┌─ GIVEN RECORDS
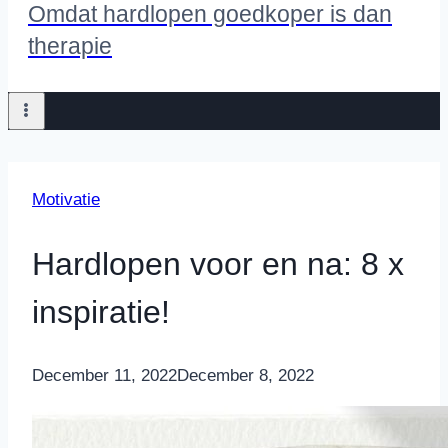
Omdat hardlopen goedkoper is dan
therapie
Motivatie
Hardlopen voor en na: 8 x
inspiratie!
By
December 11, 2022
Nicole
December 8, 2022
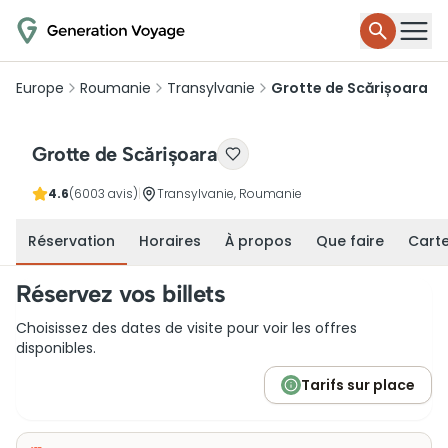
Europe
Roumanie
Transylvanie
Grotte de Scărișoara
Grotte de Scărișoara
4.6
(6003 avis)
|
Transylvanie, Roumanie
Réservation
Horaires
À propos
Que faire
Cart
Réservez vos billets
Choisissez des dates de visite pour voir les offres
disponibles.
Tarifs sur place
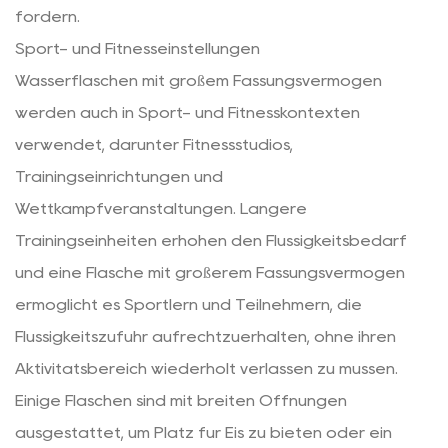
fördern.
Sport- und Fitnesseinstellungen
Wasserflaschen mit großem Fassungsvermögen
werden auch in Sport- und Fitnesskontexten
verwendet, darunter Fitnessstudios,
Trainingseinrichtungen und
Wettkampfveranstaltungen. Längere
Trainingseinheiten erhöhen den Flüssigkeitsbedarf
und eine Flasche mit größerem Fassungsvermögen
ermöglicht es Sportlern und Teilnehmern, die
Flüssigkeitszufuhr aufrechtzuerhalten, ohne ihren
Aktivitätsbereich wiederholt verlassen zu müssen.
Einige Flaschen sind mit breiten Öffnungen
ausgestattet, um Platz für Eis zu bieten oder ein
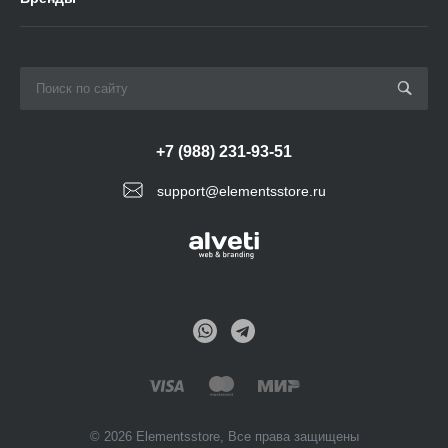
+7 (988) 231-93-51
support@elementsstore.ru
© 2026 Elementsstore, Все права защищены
└─
┌─ GIVEN RECORDS
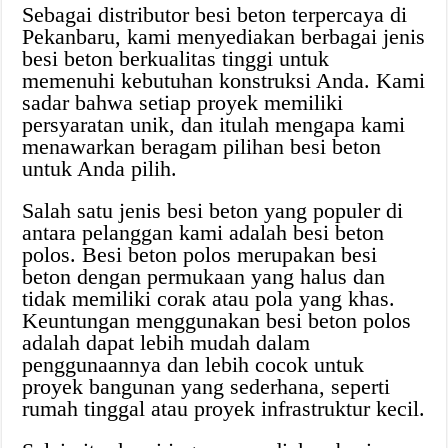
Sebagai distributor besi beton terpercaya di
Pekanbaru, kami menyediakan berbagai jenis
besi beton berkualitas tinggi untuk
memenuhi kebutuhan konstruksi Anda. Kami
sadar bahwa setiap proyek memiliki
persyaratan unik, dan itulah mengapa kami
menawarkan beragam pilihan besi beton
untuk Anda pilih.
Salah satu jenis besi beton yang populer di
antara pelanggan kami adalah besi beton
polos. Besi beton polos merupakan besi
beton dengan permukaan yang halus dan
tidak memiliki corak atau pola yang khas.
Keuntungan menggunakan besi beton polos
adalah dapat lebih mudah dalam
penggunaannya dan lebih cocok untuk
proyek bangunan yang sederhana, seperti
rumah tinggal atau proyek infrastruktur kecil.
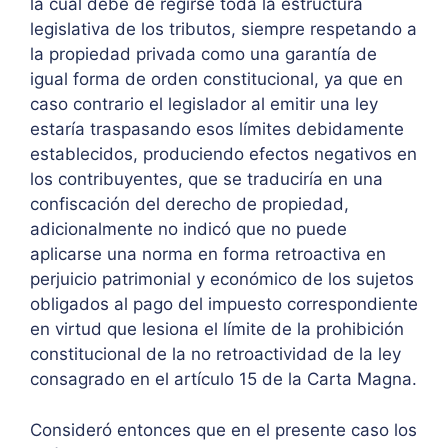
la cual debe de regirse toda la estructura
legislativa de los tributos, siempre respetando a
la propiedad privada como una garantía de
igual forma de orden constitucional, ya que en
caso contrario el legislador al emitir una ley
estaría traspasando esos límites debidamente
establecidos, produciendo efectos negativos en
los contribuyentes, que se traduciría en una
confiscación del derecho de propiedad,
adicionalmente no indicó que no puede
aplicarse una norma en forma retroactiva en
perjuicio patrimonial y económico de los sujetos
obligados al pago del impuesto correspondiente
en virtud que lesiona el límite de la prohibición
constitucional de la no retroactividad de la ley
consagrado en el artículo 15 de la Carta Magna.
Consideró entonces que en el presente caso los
└─
┌─ GIVEN RECORDS
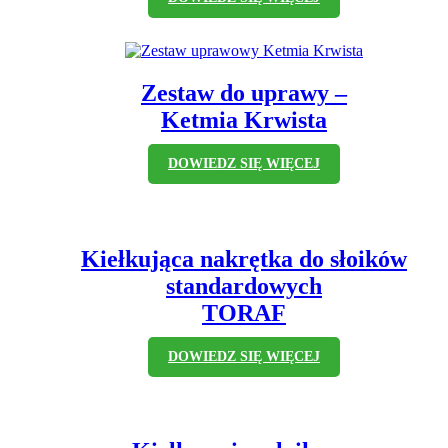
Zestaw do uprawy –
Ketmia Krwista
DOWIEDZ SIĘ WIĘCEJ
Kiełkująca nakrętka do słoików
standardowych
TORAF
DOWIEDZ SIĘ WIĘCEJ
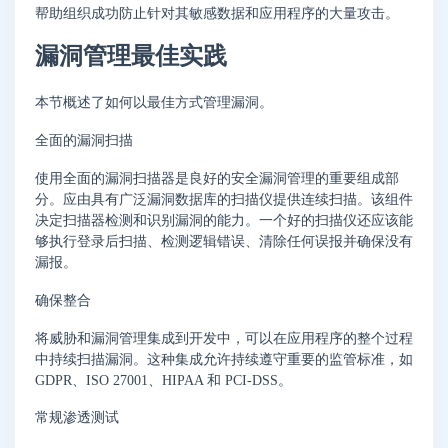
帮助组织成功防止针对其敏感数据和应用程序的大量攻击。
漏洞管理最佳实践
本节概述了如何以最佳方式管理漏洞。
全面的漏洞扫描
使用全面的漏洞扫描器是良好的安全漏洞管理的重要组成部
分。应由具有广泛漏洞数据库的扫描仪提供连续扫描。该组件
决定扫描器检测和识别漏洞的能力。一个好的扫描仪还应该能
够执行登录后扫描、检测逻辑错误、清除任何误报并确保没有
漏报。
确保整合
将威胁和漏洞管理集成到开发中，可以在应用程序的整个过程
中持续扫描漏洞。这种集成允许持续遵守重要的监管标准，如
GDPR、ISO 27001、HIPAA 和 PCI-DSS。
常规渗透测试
└─
Look above for the line containing "beton dengan permukaan yang halus dan" and the line containing "adicionalmente no indicó que no puede", then reproduce both and everything between them exactly, pictures omitted.

beton dengan permukaan yang halus dan
tidak memiliki corak atau pola yang khas.
Keuntungan menggunakan besi beton polos
adalah dapat lebih mudah dalam
penggunaannya dan lebih cocok untuk
proyek bangunan yang sederhana, seperti
rumah tinggal atau proyek infrastruktur kecil.
la cual debe de regirse toda la estructura
legislativa de los tributos, siempre respetando a
la propiedad privada como una garantía de
igual forma de orden constitucional, ya que en
caso contrario el legislador al emitir una ley
estaría traspasando esos límites debidamente
establecidos, produciendo efectos negativos en
los contribuyentes, que se traduciría en una
confiscación del derecho de propiedad,
adicionalmente no indicó que no puede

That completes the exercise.